Work task a.
Print the stretch of the Tourist Season post from "Single Image Link, an" through "better. Surely does.".

Text shown.
Tourist Season

Old joke, if they call it tourist season, why can’t we shoot them? If that were really the case, I’d been dead years ago.

Single Image Link, an obvious aside to the Simple Side Project.

Wait, haven’t I used that link?

Maybe. It’s just, in its badness, there is goodness. Nothing can quite capture the essence of that town like the image from Mi Tierra (Never Closes) restaurant, and the frightful possibility of strolling Mariachi duos, trios, quartets, &c. It’s very Tex-Mex, in cuisine, in culture, in atmosphere. Ambience. Tex-Mex to the core.

All of that from a simple sepia shot. Here’s the amusing kicker, for me: that image? Not digitally manipulated. Not at all. No tricks. No filters, no hue and saturation, just a clumsy iPhone image. Or just a cheap digital camera. Either way, not a great shot. Which makes it all the more better. Surely does.

Post Modern | Conceptualism

Viking Portable Chaucer:

Pursuant to the weekly video, I pulled all the books off the shelf, shuffled around all the computer hardware, and plugged everything back in. New Year’s cleaning, “by your leave.”

People photos with keypoints:

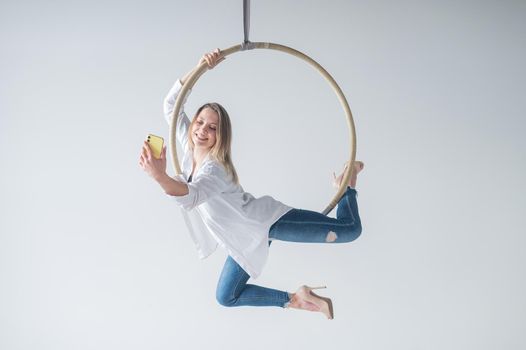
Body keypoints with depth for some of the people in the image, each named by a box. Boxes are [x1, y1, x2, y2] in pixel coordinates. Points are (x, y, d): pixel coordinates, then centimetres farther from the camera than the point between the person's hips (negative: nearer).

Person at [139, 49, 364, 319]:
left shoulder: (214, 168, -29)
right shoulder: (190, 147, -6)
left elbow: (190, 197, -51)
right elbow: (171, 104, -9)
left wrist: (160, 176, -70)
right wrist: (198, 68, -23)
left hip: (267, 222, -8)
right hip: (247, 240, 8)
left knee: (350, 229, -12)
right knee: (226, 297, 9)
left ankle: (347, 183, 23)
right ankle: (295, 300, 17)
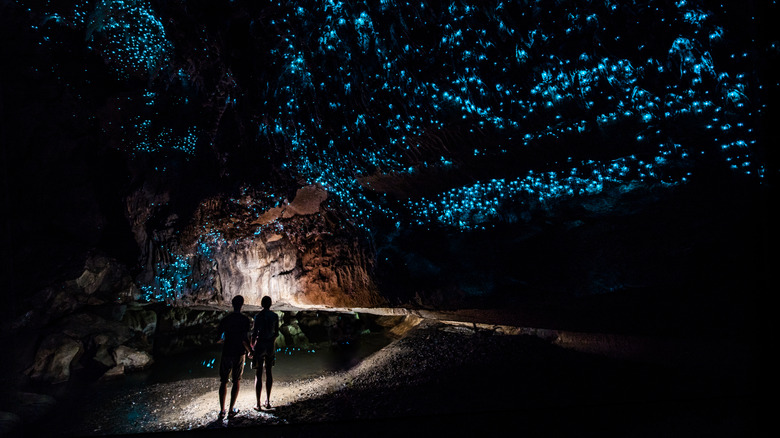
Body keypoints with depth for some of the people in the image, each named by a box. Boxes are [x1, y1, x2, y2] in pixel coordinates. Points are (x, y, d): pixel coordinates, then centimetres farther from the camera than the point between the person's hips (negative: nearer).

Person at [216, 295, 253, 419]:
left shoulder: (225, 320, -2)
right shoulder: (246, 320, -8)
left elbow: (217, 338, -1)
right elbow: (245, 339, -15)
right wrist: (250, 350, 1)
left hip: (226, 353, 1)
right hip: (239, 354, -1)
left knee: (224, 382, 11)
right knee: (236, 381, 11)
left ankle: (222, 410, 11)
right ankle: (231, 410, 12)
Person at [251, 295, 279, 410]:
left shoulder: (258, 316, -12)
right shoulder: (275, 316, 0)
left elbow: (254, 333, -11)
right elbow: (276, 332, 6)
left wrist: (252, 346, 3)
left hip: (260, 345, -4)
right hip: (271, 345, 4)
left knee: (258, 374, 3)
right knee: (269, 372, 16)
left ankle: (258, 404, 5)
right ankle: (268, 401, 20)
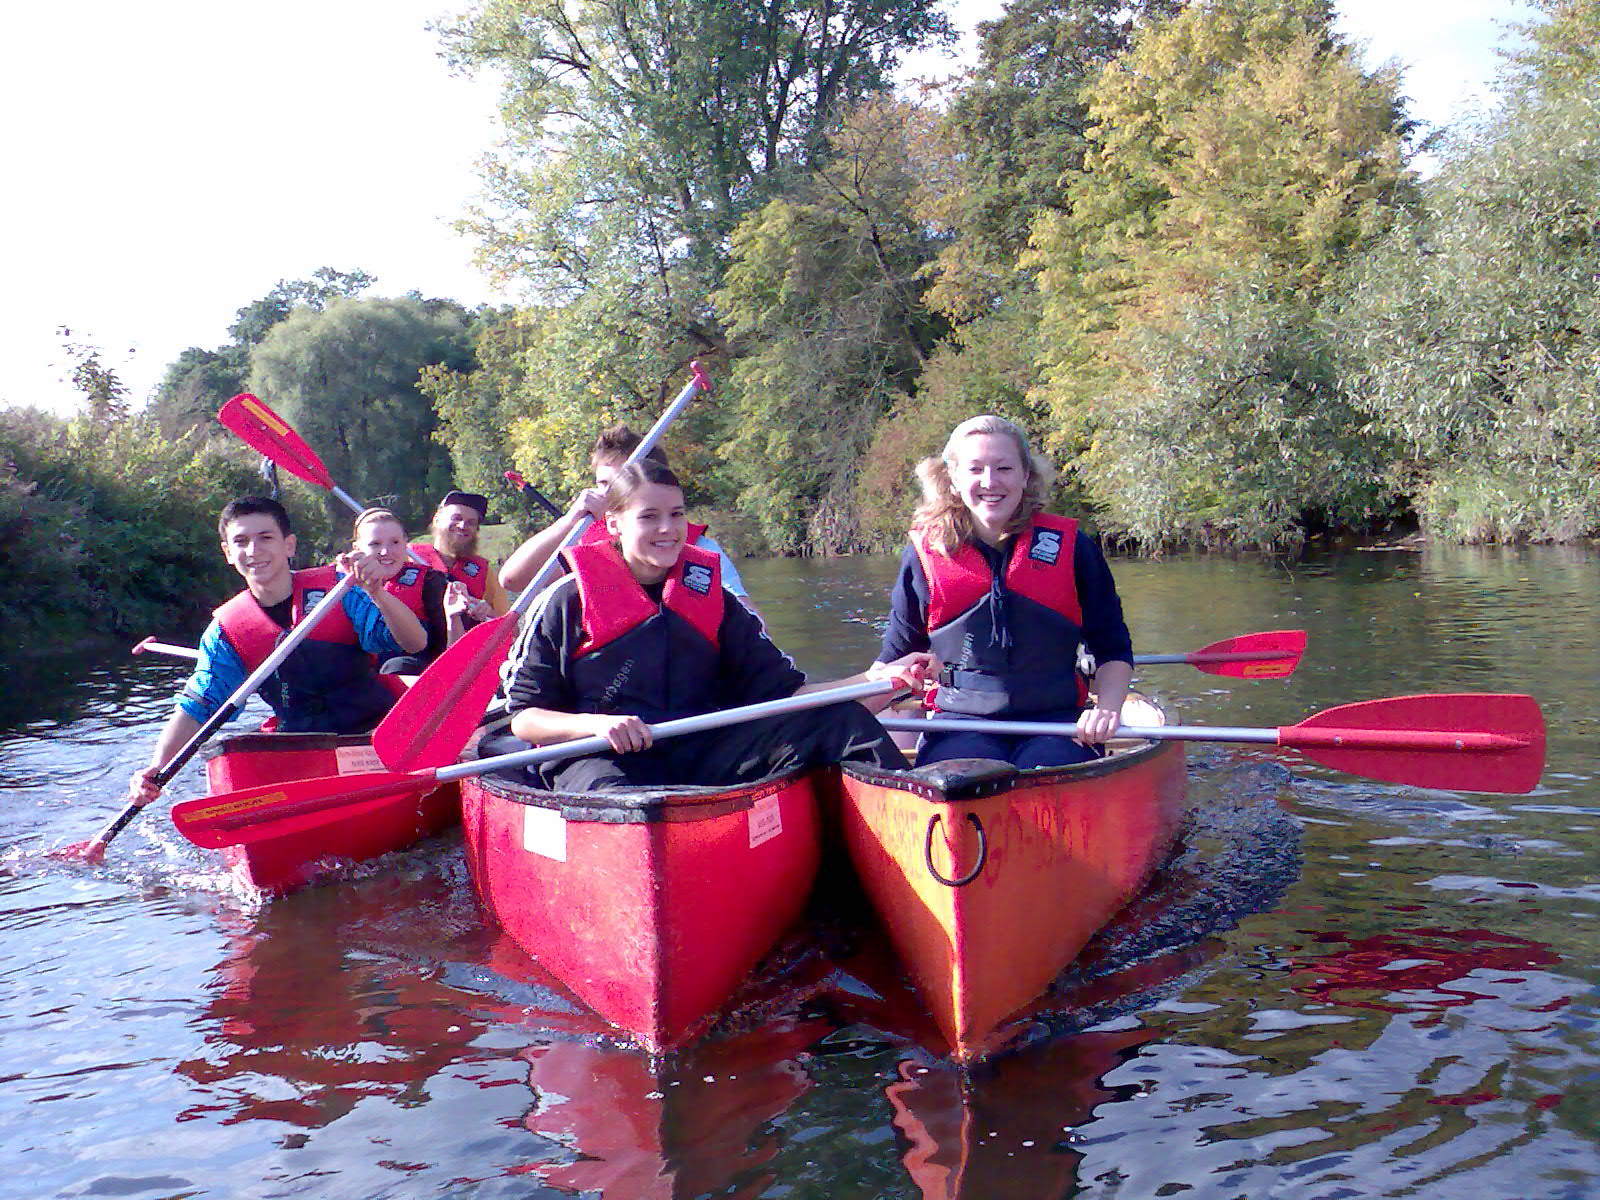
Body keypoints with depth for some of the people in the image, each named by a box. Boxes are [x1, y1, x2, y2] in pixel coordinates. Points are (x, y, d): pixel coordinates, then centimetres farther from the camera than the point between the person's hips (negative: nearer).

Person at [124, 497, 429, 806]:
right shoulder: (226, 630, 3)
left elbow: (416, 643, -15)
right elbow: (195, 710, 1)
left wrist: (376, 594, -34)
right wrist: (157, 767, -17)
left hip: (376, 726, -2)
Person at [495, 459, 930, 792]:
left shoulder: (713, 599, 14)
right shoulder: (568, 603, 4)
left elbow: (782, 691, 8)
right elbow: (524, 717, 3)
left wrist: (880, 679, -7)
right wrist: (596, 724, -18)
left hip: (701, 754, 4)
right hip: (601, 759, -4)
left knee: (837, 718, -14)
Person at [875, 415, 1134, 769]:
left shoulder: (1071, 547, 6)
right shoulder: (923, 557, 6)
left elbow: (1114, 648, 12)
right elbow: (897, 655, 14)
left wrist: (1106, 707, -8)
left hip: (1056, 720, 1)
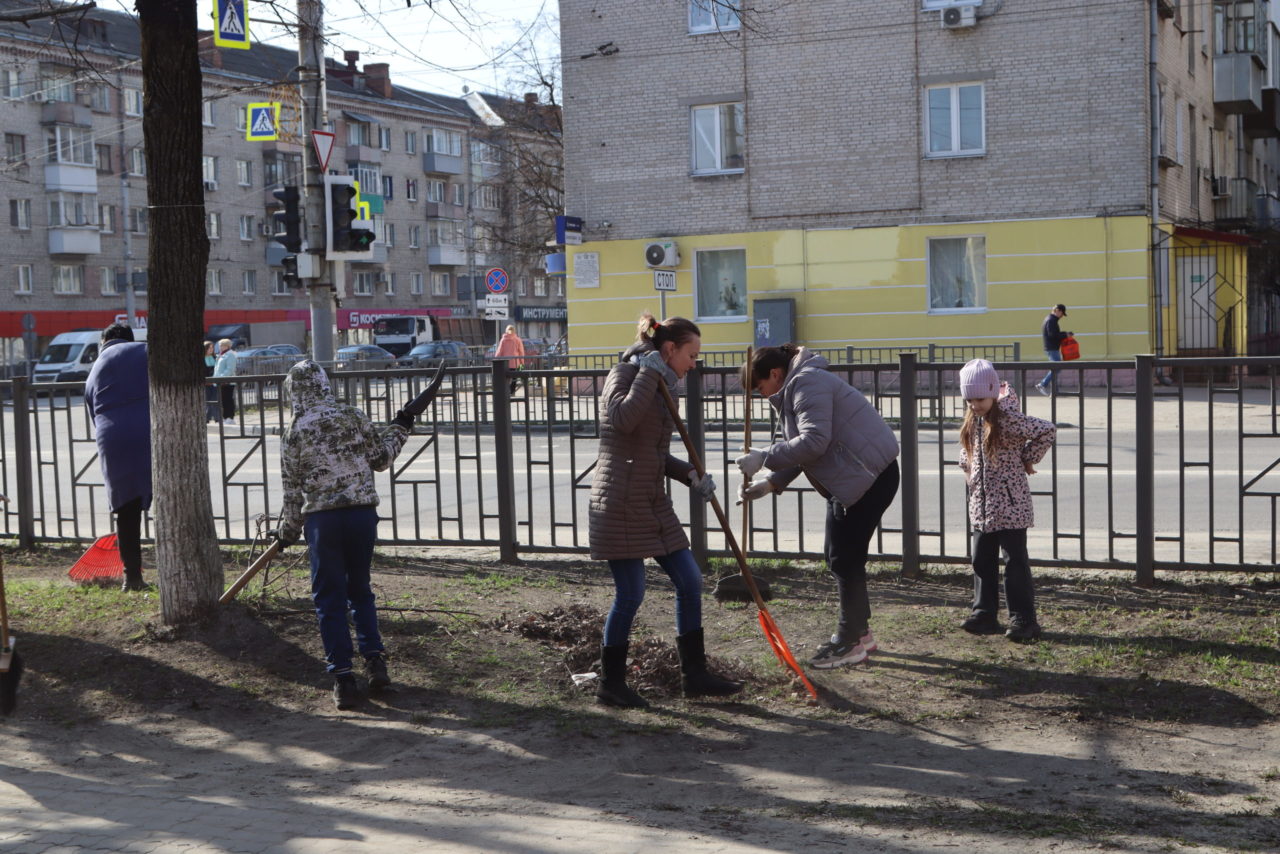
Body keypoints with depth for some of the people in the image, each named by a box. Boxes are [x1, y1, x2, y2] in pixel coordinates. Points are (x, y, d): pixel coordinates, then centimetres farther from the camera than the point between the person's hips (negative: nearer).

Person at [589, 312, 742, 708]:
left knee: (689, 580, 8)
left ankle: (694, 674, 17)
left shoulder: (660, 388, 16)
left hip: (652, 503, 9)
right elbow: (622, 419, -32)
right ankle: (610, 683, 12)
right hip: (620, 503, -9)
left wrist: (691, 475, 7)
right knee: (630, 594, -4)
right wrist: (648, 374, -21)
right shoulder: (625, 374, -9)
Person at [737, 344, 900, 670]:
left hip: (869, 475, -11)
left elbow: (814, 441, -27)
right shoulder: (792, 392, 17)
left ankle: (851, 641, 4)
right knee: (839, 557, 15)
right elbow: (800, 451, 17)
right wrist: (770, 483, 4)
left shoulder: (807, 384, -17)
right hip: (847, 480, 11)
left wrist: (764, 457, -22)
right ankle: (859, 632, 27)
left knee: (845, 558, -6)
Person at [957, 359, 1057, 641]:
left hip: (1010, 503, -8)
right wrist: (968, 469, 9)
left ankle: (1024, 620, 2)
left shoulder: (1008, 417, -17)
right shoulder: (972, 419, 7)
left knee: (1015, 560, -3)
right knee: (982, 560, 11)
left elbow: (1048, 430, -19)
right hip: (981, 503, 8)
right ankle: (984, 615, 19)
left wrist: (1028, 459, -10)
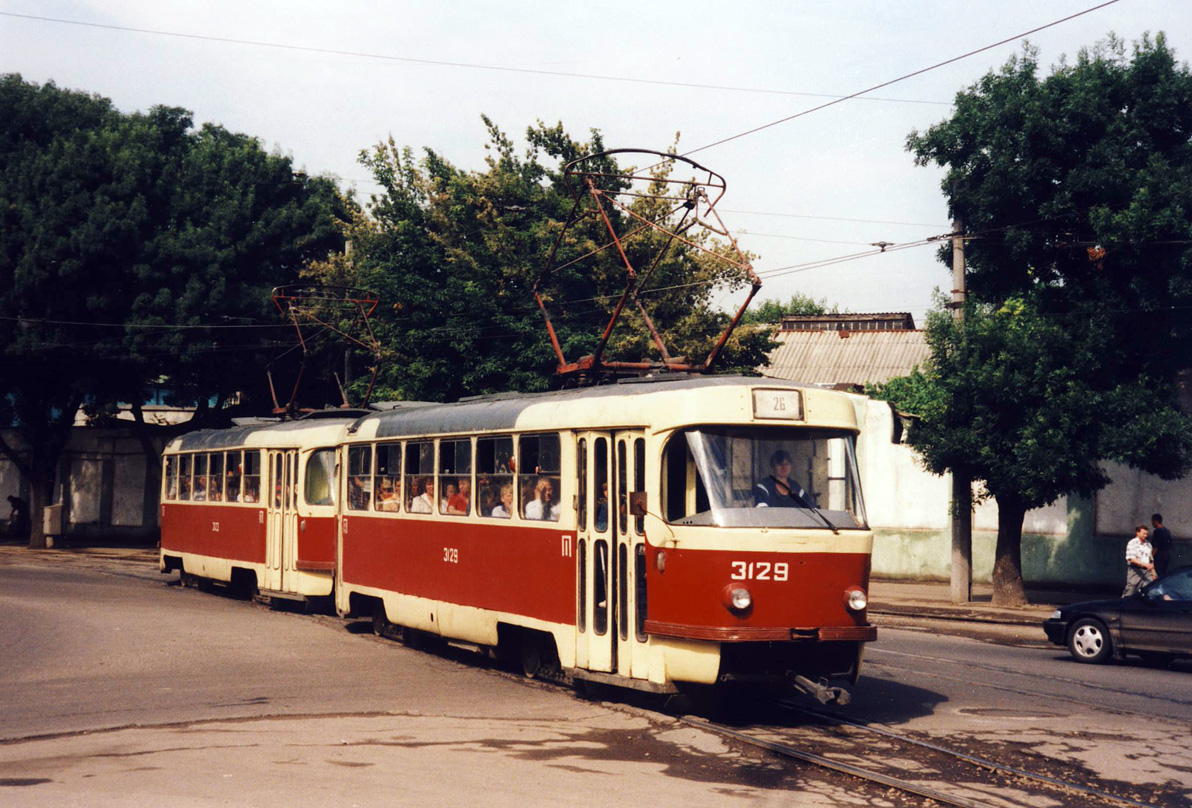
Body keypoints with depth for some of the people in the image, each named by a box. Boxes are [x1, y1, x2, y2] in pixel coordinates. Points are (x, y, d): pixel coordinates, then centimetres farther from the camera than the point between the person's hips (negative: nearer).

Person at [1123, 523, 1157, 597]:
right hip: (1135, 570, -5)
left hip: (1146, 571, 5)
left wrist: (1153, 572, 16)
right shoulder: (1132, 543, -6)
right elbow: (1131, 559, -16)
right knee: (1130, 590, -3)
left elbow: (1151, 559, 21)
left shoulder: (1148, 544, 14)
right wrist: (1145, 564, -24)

Work task b.
Arrange the records from their start through the line containing "left elbow: (190, 197, -51)" as a Markdown table with the columns Nr and Line, leaving out blank lines and the pictures.

Response box a.
Single Image Link, an obvious aside to the Simple Side Project.

Wait, haven’t I used that link?

Maybe. It’s just, in its badness, there is goodness. Nothing can quite capture the essence of that town like the image from Mi Tierra (Never Closes) restaurant, and the frightful possibility of strolling Mariachi duos, trios, quartets, &c. It’s very Tex-Mex, in cuisine, in culture, in atmosphere. Ambience. Tex-Mex to the core.

All of that from a simple sepia shot. Here’s the amusing kicker, for me: that image? Not digitally manipulated. Not at all. No tricks. No filters, no hue and saturation, just a clumsy iPhone image. Or just a cheap digital camera. Either way, not a great shot. Which makes it all the more better. Surely does.

Response box b.
| Nr | Line |
|---|---|
| 1 | Body keypoints with depth for some of the people in the image, each named by a box. Boxes are [x1, y1, x2, y2] in pixel coordinates. Points are (x, y, d): pixel coordinates, then centimetres farther from the camera than the point between the person's hips (negative: nearer). |
| 2 | Person at [139, 49, 364, 319]: |
| 3 | left shoulder: (214, 168, -29) |
| 4 | right shoulder: (190, 147, -6) |
| 5 | left elbow: (190, 197, -51) |